CVE-2024-9248: 
Foxit PDF Reader vulnerability analysis and mitigation

Foxit PDF Reader contains an out-of-bounds write vulnerability (CVE-2024-9248) that was discovered and disclosed on November 22, 2024. This vulnerability affects multiple versions of Foxit PDF Reader and Foxit PDF Editor on Windows platforms, including versions up to 2024.2.3.25184. The vulnerability allows remote attackers to execute arbitrary code on affected installations, though user interaction is required in the form of visiting a malicious page or opening a malicious file (Zero Day Initiative).

The vulnerability exists within the parsing of PDF files and results from the lack of proper validation of user-supplied data, which can lead to a write past the end of an allocated buffer. The vulnerability has been assigned a CVSS v3.1 base score of 7.8 (HIGH) with the vector string CVSS:3.1/AV:L/AC:L/PR:N/UI:R/S:U/C:H/I:H/A:H. The weakness has been categorized as CWE-787 (Out-of-bounds Write) (NVD).

Successful exploitation of this vulnerability allows attackers to execute arbitrary code in the context of the current process.
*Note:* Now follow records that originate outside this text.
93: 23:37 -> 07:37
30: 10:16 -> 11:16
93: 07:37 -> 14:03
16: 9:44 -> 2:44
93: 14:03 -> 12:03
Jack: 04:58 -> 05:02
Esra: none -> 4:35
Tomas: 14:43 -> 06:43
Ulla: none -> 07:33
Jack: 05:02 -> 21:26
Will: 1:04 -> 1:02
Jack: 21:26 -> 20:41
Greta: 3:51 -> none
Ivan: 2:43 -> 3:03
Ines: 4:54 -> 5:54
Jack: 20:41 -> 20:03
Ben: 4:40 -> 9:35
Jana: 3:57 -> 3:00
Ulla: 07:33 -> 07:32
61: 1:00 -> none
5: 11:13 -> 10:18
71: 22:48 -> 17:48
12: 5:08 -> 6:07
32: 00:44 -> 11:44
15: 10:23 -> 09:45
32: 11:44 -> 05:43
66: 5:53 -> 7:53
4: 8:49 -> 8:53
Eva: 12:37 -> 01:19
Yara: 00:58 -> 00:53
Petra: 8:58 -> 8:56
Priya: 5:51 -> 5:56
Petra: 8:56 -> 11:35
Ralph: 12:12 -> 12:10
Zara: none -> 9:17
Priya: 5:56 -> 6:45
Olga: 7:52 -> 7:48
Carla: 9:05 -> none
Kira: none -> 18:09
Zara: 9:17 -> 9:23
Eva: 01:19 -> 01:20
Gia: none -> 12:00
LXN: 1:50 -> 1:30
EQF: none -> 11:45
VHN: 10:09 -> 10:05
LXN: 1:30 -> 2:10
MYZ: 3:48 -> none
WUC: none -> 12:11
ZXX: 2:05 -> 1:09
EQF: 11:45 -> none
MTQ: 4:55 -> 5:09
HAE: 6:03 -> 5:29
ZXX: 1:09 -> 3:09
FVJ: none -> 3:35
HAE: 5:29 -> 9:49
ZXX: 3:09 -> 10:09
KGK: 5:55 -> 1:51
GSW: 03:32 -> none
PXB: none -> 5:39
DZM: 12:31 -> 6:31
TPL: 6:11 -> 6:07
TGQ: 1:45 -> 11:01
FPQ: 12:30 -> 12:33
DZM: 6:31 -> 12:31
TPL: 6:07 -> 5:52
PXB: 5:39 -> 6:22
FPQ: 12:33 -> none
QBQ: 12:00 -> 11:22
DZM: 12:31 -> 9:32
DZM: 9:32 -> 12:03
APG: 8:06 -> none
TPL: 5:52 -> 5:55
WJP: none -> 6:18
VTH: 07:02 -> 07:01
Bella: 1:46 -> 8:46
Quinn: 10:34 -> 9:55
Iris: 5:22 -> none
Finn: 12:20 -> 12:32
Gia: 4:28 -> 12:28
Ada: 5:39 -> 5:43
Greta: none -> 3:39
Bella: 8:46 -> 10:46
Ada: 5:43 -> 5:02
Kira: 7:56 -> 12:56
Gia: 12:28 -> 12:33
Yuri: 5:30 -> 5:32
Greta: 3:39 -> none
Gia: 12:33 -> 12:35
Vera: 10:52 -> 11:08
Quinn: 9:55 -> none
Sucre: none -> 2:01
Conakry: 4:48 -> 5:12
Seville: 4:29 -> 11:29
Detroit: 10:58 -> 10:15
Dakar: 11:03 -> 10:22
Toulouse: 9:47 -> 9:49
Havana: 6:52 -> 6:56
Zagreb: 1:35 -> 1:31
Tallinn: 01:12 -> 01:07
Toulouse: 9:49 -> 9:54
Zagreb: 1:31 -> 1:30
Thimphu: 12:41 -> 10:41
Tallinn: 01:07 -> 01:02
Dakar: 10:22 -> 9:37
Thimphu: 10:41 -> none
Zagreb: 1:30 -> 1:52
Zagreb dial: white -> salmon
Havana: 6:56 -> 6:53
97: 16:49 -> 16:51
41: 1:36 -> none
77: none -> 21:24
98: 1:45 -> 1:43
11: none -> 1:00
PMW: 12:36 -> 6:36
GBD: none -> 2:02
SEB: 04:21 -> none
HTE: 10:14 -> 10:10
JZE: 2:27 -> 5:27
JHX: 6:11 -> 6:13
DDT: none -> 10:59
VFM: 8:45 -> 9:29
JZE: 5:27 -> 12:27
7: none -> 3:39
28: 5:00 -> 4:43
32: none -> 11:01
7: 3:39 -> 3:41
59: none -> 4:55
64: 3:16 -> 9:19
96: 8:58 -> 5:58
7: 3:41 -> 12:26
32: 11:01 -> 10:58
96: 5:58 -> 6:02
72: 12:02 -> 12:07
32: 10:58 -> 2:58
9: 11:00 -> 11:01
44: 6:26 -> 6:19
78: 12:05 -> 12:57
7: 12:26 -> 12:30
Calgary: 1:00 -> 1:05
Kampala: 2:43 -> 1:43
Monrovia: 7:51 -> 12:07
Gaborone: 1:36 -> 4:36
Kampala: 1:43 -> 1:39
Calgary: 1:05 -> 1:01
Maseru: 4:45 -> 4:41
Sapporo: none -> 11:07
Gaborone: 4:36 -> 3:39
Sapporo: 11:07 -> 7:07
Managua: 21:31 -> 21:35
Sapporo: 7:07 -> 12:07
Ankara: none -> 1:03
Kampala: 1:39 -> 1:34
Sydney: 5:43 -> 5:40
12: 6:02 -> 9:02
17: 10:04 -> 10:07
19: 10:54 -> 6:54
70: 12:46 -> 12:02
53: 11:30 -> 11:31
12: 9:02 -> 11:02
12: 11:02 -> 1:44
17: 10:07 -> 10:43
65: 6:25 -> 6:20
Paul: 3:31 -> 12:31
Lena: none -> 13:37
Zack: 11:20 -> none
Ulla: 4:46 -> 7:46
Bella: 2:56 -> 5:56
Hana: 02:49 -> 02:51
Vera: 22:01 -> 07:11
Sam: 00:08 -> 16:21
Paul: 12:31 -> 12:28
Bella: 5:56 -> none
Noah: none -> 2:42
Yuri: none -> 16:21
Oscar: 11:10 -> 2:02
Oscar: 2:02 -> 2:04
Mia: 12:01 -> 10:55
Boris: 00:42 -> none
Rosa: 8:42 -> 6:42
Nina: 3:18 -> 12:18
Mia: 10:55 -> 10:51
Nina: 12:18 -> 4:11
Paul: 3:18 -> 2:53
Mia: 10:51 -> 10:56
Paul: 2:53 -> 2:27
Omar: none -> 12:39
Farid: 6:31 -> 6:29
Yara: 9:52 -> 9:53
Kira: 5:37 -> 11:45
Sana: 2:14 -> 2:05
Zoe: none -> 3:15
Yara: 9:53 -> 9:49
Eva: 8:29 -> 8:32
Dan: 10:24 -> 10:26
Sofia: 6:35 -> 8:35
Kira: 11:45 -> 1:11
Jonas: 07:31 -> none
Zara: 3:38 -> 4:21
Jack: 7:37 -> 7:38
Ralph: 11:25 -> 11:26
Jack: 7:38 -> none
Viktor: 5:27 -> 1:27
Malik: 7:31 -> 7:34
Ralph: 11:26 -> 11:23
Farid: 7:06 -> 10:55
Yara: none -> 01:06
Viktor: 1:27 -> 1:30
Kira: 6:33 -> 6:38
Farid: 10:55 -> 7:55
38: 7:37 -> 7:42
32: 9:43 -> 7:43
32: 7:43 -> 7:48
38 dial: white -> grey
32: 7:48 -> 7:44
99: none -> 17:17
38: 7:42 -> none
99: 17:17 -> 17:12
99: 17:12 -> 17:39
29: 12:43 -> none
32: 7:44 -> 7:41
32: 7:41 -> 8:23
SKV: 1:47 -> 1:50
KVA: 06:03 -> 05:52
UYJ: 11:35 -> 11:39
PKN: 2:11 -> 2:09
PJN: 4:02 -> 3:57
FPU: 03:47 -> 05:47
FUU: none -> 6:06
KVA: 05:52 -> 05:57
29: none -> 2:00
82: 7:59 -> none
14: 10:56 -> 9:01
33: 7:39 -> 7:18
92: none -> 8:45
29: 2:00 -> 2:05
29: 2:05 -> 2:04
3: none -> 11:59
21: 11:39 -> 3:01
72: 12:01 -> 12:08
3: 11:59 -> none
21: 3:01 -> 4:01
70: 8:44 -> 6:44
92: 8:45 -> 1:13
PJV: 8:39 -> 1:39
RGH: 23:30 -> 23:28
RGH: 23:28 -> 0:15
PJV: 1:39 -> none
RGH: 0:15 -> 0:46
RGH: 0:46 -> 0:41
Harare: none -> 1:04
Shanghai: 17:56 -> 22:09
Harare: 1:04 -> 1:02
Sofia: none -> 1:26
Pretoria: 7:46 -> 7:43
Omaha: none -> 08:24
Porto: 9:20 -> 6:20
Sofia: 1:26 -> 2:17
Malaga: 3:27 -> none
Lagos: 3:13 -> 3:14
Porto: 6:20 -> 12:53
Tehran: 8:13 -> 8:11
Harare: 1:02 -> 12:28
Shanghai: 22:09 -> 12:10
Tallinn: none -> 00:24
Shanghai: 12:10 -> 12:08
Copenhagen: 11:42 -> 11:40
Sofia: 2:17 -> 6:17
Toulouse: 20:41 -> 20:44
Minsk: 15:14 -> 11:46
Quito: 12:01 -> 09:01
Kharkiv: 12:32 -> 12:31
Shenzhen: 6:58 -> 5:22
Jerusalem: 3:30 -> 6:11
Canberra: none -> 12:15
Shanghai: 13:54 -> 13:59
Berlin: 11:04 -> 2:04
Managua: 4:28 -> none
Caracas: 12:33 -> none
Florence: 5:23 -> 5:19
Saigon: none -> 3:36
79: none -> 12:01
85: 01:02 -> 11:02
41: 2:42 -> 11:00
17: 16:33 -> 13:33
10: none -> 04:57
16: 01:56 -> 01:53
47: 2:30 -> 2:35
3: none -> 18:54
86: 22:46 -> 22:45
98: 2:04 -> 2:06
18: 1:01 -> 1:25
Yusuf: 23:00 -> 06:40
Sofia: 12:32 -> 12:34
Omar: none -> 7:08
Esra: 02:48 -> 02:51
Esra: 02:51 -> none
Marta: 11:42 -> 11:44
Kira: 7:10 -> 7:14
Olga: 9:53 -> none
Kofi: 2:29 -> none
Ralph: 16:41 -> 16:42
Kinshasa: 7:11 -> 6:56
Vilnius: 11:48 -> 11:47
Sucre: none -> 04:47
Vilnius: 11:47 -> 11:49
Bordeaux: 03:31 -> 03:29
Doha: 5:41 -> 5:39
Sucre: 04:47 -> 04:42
This means an attacker could potentially gain the same privileges as the application running the vulnerable code, enabling them to execute malicious commands on the affected system (Zero Day Initiative).

Foxit has released security updates to address this vulnerability. Users are advised to update their applications to the latest versions. For Version 2023.1 and higher, users can update by clicking on 'Help' > 'About Foxit PDF Reader' or 'About Foxit PDF Editor' > 'Check for Update'. Alternatively, users can download the updated version directly from the Foxit website (Foxit Security Bulletin).